The age of our patient reflects the usage of anabolic androgenic steroids among younger athletes and highlights the need for increased awareness among practitioners.

Lichtenfeld J, Deal BJ, Crawford S. Sudden cardiac arrest following ventricular fibrillation attributed to anabolic steroid use in an adolescent. Cardiol Young 2016:1-3. Sudden cardiac arrest following ventricular fibrillation attributed to anabolic steroid use in an adolescent
 
Anabolic androgenic steroids are synthetic derivatives of testosterone that promote the growth of skeletal muscles and have many recognised cardiovascular effects.

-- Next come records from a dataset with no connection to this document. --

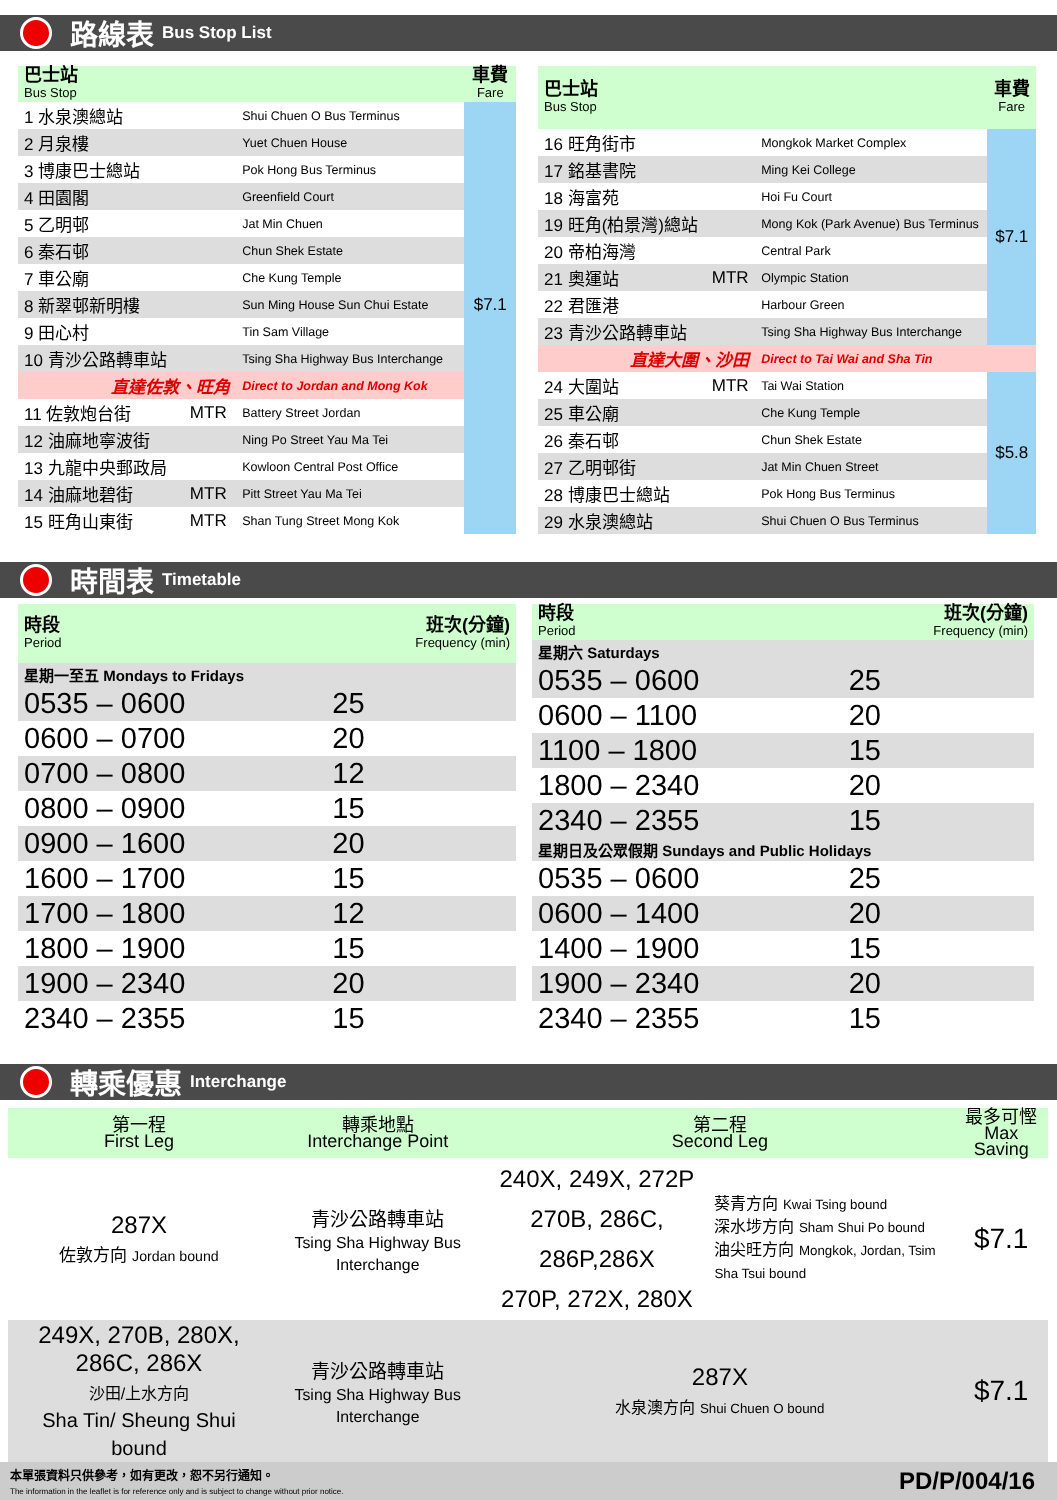路線表 Bus Stop List
| 巴士站 Bus Stop | | | 車費 Fare |
| --- | --- | --- | --- |
| 1 水泉澳總站 | | Shui Chuen O Bus Terminus | $7.1 |
| 2 月泉樓 | | Yuet Chuen House | |
| 3 博康巴士總站 | | Pok Hong Bus Terminus | |
| 4 田園閣 | | Greenfield Court | |
| 5 乙明邨 | | Jat Min Chuen | |
| 6 秦石邨 | | Chun Shek Estate | |
| 7 車公廟 | | Che Kung Temple | |
| 8 新翠邨新明樓 | | Sun Ming House Sun Chui Estate | |
| 9 田心村 | | Tin Sam Village | |
| 10 青沙公路轉車站 | | Tsing Sha Highway Bus Interchange | |
| 直達佐敦、旺角 | | Direct to Jordan and Mong Kok | |
| 11 佐敦炮台街 | MTR | Battery Street Jordan | |
| 12 油麻地寧波街 | | Ning Po Street Yau Ma Tei | |
| 13 九龍中央郵政局 | | Kowloon Central Post Office | |
| 14 油麻地碧街 | MTR | Pitt Street Yau Ma Tei | |
| 15 旺角山東街 | MTR | Shan Tung Street Mong Kok | |
| 巴士站 Bus Stop | | | 車費 Fare |
| --- | --- | --- | --- |
| 16 旺角街市 | | Mongkok Market Complex | $7.1 |
| 17 銘基書院 | | Ming Kei College | |
| 18 海富苑 | | Hoi Fu Court | |
| 19 旺角(柏景灣)總站 | | Mong Kok (Park Avenue) Bus Terminus | |
| 20 帝柏海灣 | | Central Park | |
| 21 奧運站 | MTR | Olympic Station | |
| 22 君匯港 | | Harbour Green | |
| 23 青沙公路轉車站 | | Tsing Sha Highway Bus Interchange | |
| 直達大圍、沙田 | | Direct to Tai Wai and Sha Tin | |
| 24 大圍站 | MTR | Tai Wai Station | $5.8 |
| 25 車公廟 | | Che Kung Temple | |
| 26 秦石邨 | | Chun Shek Estate | |
| 27 乙明邨街 | | Jat Min Chuen Street | |
| 28 博康巴士總站 | | Pok Hong Bus Terminus | |
| 29 水泉澳總站 | | Shui Chuen O Bus Terminus | |
時間表 Timetable
| 時段 Period | 班次(分鐘) Frequency (min) |
| --- | --- |
| 星期一至五 Mondays to Fridays | |
| 0535 – 0600 | 25 |
| 0600 – 0700 | 20 |
| 0700 – 0800 | 12 |
| 0800 – 0900 | 15 |
| 0900 – 1600 | 20 |
| 1600 – 1700 | 15 |
| 1700 – 1800 | 12 |
| 1800 – 1900 | 15 |
| 1900 – 2340 | 20 |
| 2340 – 2355 | 15 |
| 時段 Period | 班次(分鐘) Frequency (min) |
| --- | --- |
| 星期六 Saturdays | |
| 0535 – 0600 | 25 |
| 0600 – 1100 | 20 |
| 1100 – 1800 | 15 |
| 1800 – 2340 | 20 |
| 2340 – 2355 | 15 |
| 星期日及公眾假期 Sundays and Public Holidays | |
| 0535 – 0600 | 25 |
| 0600 – 1400 | 20 |
| 1400 – 1900 | 15 |
| 1900 – 2340 | 20 |
| 2340 – 2355 | 15 |
轉乘優惠 Interchange
| 第一程 First Leg | 轉乘地點 Interchange Point | 第二程 Second Leg | | 最多可慳 Max Saving |
| 287X 佐敦方向 Jordan bound | 青沙公路轉車站 Tsing Sha Highway Bus Interchange | 240X, 249X, 272P 270B, 286C, 286P,286X 270P, 272X, 280X | 葵青方向 Kwai Tsing bound 深水埗方向 Sham Shui Po bound 油尖旺方向 Mongkok, Jordan, Tsim Sha Tsui bound | $7.1 |
| 249X, 270B, 280X, 286C, 286X 沙田/上水方向 Sha Tin/ Sheung Shui bound | 青沙公路轉車站 Tsing Sha Highway Bus Interchange | 287X 水泉澳方向 Shui Chuen O bound | | $7.1 |
本單張資料只供參考，如有更改，恕不另行通知。
The information in the leaflet is for reference only and is subject to change without prior notice.
PD/P/004/16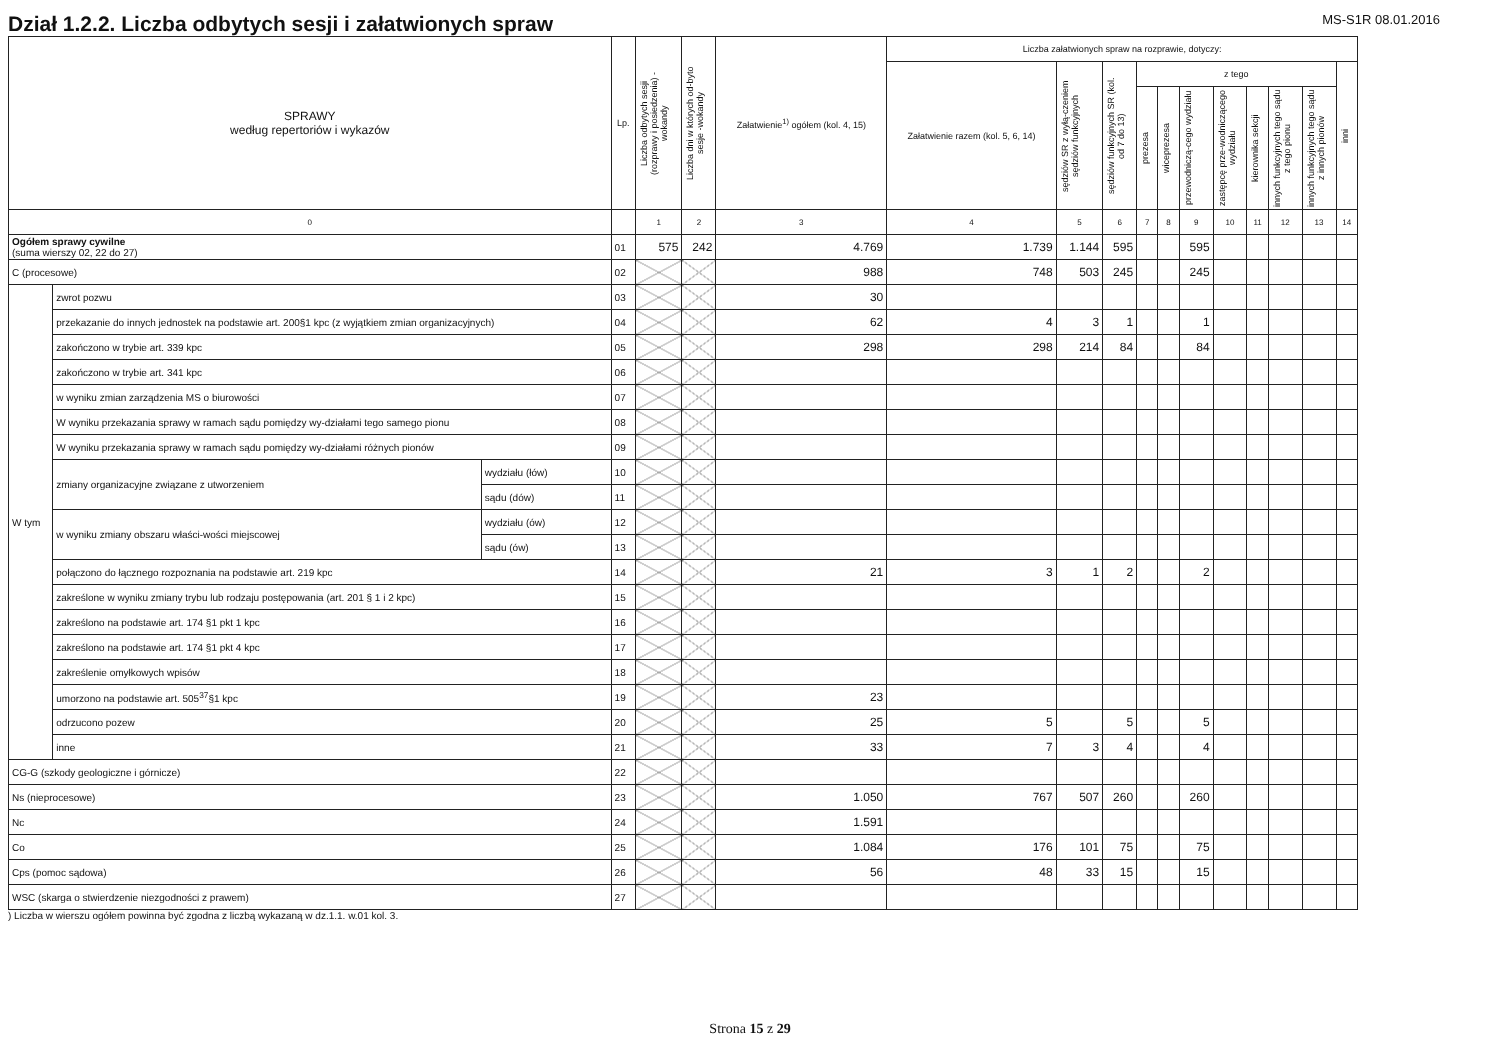Dział 1.2.2. Liczba odbytych sesji i załatwionych spraw
MS-S1R 08.01.2016
| SPRAWY według repertoriów i wykazów | | | Lp. | Liczba odbytych sesji (rozprawy i posiedzenia) - wokandy | Liczba dni w których od-byto sesje -wokandy | Załatwienie<sup>1)</sup> ogółem (kol. 4, 15) | Liczba załatwionych spraw na rozprawie, dotyczy: | | | | | | | | | | |
| --- | --- | --- | --- | --- | --- | --- | --- | --- | --- | --- | --- | --- | --- | --- | --- | --- | --- |
| | | | | | | | Załatwienie razem (kol. 5, 6, 14) | sędziów SR z wyłą-czeniem sędziów funkcyjnych | sędziów funkcyjnych SR (kol. od 7 do 13) | z tego | | | | | | | inni |
| | | | | | | | | | | prezesa | wiceprezesa | przewodniczą-cego wydziału | zastępcę prze-wodniczącego wydziału | kierownika sekcji | innych funkcyjnych tego sądu z tego pionu | innych funkcyjnych tego sądu z innych pionów | |
| 0 | | | | 1 | 2 | 3 | 4 | 5 | 6 | 7 | 8 | 9 | 10 | 11 | 12 | 13 | 14 |
| Ogółem sprawy cywilne (suma wierszy 02, 22 do 27) | | | 01 | 575 | 242 | 4.769 | 1.739 | 1.144 | 595 | | | 595 | | | | | |
| C (procesowe) | | | 02 | | | 988 | 748 | 503 | 245 | | | 245 | | | | | |
| W tym | zwrot pozwu | | 03 | | | 30 | | | | | | | | | | | |
| | przekazanie do innych jednostek na podstawie art. 200§1 kpc (z wyjątkiem zmian organizacyjnych) | | 04 | | | 62 | 4 | 3 | 1 | | | 1 | | | | | |
| | zakończono w trybie art. 339 kpc | | 05 | | | 298 | 298 | 214 | 84 | | | 84 | | | | | |
| | zakończono w trybie art. 341 kpc | | 06 | | | | | | | | | | | | | | |
| | w wyniku zmian zarządzenia MS o biurowości | | 07 | | | | | | | | | | | | | | |
| | W wyniku przekazania sprawy w ramach sądu pomiędzy wy-działami tego samego pionu | | 08 | | | | | | | | | | | | | | |
| | W wyniku przekazania sprawy w ramach sądu pomiędzy wy-działami różnych pionów | | 09 | | | | | | | | | | | | | | |
| | zmiany organizacyjne związane z utworzeniem | wydziału (łów) | 10 | | | | | | | | | | | | | | |
| | | sądu (dów) | 11 | | | | | | | | | | | | | | |
| | w wyniku zmiany obszaru właści-wości miejscowej | wydziału (ów) | 12 | | | | | | | | | | | | | | |
| | | sądu (ów) | 13 | | | | | | | | | | | | | | |
| | połączono do łącznego rozpoznania na podstawie art. 219 kpc | | 14 | | | 21 | 3 | 1 | 2 | | | 2 | | | | | |
| | zakreślone w wyniku zmiany trybu lub rodzaju postępowania (art. 201 § 1 i 2 kpc) | | 15 | | | | | | | | | | | | | | |
| | zakreślono na podstawie art. 174 §1 pkt 1 kpc | | 16 | | | | | | | | | | | | | | |
| | zakreślono na podstawie art. 174 §1 pkt 4 kpc | | 17 | | | | | | | | | | | | | | |
| | zakreślenie omyłkowych wpisów | | 18 | | | | | | | | | | | | | | |
| | umorzono na podstawie art. 505<sup>37</sup>§1 kpc | | 19 | | | 23 | | | | | | | | | | | |
| | odrzucono pozew | | 20 | | | 25 | 5 | | 5 | | | 5 | | | | | |
| | inne | | 21 | | | 33 | 7 | 3 | 4 | | | 4 | | | | | |
| CG-G (szkody geologiczne i górnicze) | | | 22 | | | | | | | | | | | | | | |
| Ns (nieprocesowe) | | | 23 | | | 1.050 | 767 | 507 | 260 | | | 260 | | | | | |
| Nc | | | 24 | | | 1.591 | | | | | | | | | | | |
| Co | | | 25 | | | 1.084 | 176 | 101 | 75 | | | 75 | | | | | |
| Cps (pomoc sądowa) | | | 26 | | | 56 | 48 | 33 | 15 | | | 15 | | | | | |
| WSC (skarga o stwierdzenie niezgodności z prawem) | | | 27 | | | | | | | | | | | | | | |
) Liczba w wierszu ogółem powinna być zgodna z liczbą wykazaną w dz.1.1. w.01 kol. 3.
Strona 15 z 29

We report the clinical presentation and pathological findings of an adolescent male whose sudden cardiac arrest following ventricular fibrillation was attributed to anabolic androgenic steroid use.

The age of our patient reflects the usage of anabolic androgenic steroids among younger athletes and highlights the need for increased awareness among practitioners.

Lichtenfeld J, Deal BJ, Crawford S. Sudden cardiac arrest following ventricular fibrillation attributed to anabolic steroid use in an adolescent. Cardiol Young 2016:1-3. Sudden cardiac arrest following ventricular fibrillation attributed to anabolic steroid use in an adolescent

So, based on NOTHING!!! "Although we could not confirm the presence of anabolic steroids or their metabolites at the time of our patient’s death."
 
Rosenson R. The High-Density Lipoprotein Puzzle: Why Classic Epidemiology, Genetic Epidemiology, and Clinical Trials Conflict? Arteriosclerosis, Thrombosis, and Vascular Biology. The High-Density Lipoprotein Puzzle

Classical epidemiology has established the incremental contribution of the high-density lipoprotein (HDL) cholesterol measure in the assessment of atherosclerotic cardiovascular disease risk; yet, genetic epidemiology does not support a causal relationship between HDL cholesterol and the future risk of myocardial infarction. Therapeutic interventions directed toward cholesterol loading of the HDL particle have been based on epidemiological studies that have established HDL cholesterol as a biomarker of atherosclerotic cardiovascular risk. However, therapeutic interventions such as niacin, cholesteryl ester transfer protein inhibitors increase HDL cholesterol in patients treated with statins, but have repeatedly failed to reduce cardiovascular events. Statin therapy interferes with ATP-binding cassette transporter–mediated macrophage cholesterol efflux via miR33 and thus may diminish certain HDL functional properties. Unraveling the HDL puzzle will require continued technical advances in the characterization and quantification of multiple HDL subclasses and their functional properties. Key mechanistic criteria for clinical outcomes trials with HDL-based therapies include formation of HDL subclasses that improve the efficiency of macrophage cholesterol efflux and compositional changes in the proteome and lipidome of the HDL particle that are associated with improved antioxidant and anti-inflammatory properties. These measures require validation in genetic studies and clinical trials of HDL-based therapies on the background of statins.